Unfortunately, this performance displayed only the work’s mournful side. The fast repeated notes on the cello in the second movement, for example, should reveal a playful character. Although Norwegian cellist Truls Mørk did well to stay on top of this admittedly tricky passage, I was left desiring greater buoyancy: his playing was still caught up in the heavy mourning of the first movement.

Nevertheless, Mørk was successful in capturing the work’s sense of loss. With the smooth tranquillity of the third movement he created a beautiful impression of reaching for something beyond, something lost that could never be found again. But Mørk never strained for it, rather he hopelessly pleaded. This kind of expression was only made possible by an orchestra in full support of their soloist. The MSO never overwhelmed the cello, and even during Mørk’s quiet moments the entire string section was somehow softer still, gently cushioning the cello’s sound. With a chamber-like interaction between Mørk, Davis and the MSO, the orchestra became a natural extension of the cello. Orchestra and cellist became a single, solo entity, with all the intimacy that a solo chamber work rewards.

There were moments of beauty in the first half, but an overall range of expression was missing. The huge space of the Royal Albert Hall requires dramatic contrasts, but Davis and MSO had difficulty in mediating between the different expressive demands. This was going to be a problem for Berlioz’s highly dramatic Symphonie Fantastique in the second half. The work depicts the constantly changing emotional states of the artist protagonist of its programme, and his obsession with the woman he loves, represented by the recurring melody through all five movements: the idée fixe. Given the drabness of the first half, it seemed unlikely that the MSO were going to be up to the task.

Yet the Symphonie Fantastique was exactly what this concert needed. Perhaps in Elgar the orchestra had been too subservient to its soloist. Now free, they relished taking back the reins. Davis’ build up of anticipation was expertly handled in the first movement. The slow introduction was carefully held back whilst capturing a darker side: a premonition of the tragedy that was yet to come. But with the start of the first movement’s fast section and the first appearance of the idée fixe Davis instantly switched to a new joyful mood. The whole movement was marked by this interchange joyfulness of shadowy foreboding, never giving the audience the certainty of knowing whether it would end in triumph or tragedy.

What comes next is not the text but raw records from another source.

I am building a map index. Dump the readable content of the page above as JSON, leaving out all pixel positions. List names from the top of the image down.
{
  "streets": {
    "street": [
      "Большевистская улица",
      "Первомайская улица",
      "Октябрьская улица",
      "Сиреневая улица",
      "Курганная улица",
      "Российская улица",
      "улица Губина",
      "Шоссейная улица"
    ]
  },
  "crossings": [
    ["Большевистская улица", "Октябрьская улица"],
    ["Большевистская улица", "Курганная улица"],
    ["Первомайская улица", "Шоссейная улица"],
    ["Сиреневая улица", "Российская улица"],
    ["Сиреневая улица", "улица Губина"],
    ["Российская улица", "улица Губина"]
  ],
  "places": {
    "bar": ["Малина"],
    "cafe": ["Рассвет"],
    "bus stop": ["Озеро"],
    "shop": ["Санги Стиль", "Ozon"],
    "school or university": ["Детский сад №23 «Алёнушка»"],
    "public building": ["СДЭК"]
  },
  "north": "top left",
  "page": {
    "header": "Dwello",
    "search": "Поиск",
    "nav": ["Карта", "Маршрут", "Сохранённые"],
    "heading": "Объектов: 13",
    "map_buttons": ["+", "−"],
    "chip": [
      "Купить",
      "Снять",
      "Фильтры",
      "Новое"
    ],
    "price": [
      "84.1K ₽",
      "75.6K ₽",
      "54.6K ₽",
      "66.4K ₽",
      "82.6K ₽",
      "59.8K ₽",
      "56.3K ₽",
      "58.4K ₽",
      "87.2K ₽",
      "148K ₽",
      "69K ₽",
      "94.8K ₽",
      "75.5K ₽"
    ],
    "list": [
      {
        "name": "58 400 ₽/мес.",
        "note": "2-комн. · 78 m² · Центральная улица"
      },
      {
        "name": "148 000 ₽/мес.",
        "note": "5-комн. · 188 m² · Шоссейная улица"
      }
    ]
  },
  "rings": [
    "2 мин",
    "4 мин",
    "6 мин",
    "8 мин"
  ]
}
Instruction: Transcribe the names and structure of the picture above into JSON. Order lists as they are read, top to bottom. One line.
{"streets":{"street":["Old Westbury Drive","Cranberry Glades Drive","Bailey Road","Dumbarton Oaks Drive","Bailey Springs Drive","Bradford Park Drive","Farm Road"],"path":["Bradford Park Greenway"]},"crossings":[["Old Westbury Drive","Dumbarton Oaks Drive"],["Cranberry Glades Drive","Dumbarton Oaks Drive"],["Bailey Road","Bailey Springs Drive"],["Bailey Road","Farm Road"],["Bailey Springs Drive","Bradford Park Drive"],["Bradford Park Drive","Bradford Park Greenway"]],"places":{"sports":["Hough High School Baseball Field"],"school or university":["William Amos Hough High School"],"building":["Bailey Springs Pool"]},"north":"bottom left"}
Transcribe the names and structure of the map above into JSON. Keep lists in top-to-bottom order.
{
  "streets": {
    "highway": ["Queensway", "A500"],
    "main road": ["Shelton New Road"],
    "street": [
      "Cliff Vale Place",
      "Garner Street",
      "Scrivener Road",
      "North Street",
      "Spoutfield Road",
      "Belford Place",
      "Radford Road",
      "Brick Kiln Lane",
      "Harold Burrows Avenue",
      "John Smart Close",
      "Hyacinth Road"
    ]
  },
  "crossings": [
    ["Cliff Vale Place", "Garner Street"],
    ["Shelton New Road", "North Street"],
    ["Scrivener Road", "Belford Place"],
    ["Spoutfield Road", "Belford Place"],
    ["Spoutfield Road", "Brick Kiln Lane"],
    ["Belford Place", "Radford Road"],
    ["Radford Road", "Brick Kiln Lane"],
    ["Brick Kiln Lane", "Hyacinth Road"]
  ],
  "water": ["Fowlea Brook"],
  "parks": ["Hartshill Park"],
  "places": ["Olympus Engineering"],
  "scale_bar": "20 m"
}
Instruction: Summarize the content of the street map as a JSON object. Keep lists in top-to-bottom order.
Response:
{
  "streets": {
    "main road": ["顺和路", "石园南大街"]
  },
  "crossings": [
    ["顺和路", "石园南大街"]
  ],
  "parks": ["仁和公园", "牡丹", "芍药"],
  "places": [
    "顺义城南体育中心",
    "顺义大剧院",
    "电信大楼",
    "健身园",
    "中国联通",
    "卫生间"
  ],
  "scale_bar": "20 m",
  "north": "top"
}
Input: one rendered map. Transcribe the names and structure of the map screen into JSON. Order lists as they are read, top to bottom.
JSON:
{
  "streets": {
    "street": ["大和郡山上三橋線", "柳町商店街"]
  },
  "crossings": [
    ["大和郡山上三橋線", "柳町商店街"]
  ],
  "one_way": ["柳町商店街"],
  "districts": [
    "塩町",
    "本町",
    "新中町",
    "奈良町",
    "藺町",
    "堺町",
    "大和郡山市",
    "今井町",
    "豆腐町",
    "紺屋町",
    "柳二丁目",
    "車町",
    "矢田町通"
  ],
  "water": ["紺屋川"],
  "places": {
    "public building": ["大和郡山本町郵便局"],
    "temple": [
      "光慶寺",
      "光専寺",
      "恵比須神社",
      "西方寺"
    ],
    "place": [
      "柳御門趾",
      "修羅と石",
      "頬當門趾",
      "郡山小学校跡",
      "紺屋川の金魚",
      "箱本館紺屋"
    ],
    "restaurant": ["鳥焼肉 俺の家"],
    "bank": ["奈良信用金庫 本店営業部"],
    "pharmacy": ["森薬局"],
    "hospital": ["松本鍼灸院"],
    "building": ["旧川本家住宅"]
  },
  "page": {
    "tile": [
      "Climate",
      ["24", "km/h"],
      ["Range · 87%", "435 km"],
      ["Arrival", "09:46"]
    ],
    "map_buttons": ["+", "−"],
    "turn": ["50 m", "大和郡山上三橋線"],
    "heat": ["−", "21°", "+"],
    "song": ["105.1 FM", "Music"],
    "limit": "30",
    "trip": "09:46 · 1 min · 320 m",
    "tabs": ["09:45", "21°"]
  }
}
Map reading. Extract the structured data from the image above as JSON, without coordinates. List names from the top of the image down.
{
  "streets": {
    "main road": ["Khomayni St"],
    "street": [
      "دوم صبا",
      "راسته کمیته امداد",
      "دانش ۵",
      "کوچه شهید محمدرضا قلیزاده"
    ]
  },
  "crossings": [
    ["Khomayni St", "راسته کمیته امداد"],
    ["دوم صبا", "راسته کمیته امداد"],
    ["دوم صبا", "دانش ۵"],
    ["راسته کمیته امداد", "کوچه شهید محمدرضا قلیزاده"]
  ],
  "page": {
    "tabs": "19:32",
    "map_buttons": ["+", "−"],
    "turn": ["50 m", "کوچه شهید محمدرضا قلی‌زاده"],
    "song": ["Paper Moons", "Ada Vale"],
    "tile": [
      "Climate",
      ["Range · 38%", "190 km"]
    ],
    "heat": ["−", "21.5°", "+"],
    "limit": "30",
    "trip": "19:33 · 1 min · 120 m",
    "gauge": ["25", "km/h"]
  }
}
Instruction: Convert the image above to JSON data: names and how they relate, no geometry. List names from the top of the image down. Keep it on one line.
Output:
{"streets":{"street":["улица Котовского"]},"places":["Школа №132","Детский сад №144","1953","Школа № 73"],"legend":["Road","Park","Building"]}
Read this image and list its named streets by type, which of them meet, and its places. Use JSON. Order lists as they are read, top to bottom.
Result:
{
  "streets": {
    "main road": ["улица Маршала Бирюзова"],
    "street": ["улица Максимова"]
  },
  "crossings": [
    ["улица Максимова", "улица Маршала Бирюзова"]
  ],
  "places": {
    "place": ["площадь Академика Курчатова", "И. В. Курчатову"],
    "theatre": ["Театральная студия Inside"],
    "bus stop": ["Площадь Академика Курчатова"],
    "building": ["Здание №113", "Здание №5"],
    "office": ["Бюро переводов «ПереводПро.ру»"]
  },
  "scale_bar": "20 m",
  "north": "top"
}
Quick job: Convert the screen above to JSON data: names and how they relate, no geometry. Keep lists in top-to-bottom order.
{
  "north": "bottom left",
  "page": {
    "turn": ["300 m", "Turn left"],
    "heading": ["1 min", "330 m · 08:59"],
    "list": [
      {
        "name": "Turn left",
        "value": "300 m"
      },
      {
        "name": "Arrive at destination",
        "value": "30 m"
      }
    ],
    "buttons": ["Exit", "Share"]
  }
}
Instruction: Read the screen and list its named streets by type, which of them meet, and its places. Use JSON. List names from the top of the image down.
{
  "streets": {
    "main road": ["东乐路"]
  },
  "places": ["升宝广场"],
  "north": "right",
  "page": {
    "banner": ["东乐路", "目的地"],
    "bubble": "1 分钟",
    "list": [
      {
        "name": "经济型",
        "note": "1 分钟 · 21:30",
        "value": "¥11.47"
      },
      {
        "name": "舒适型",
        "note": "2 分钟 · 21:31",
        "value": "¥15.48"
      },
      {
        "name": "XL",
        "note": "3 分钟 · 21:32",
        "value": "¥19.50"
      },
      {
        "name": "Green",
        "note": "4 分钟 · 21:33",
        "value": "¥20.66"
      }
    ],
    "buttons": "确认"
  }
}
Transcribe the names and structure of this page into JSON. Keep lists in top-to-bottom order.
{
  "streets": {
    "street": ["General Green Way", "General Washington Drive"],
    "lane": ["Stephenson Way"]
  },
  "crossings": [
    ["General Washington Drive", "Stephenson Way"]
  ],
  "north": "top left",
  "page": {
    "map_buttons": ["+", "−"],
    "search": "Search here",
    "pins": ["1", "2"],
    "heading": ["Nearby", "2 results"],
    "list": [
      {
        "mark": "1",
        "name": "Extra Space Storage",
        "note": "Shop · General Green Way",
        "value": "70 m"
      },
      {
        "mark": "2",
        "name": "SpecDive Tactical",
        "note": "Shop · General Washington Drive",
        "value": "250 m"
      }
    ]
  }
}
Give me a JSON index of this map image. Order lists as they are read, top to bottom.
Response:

At the close of the third movement the quietly threatening timpani that answered the cor anglais’ call made it clear that this work could not end in triumph. The chilling atmosphere evoked by the MSO’s percussionists continued straight into the fourth movement. Joined by the bold and unashamedly brash military march enjoyed by the brass, Davis trapped the audience: there would be no escape from this inevitable march towards fate. The percussion continued to take centre-stage in the final movement as the reverberating bass drum rumbled menacingly through the Albert Hall. The final close, though raucously climatic, was not triumphant. It was rough, brilliant and tragic – just as it should be.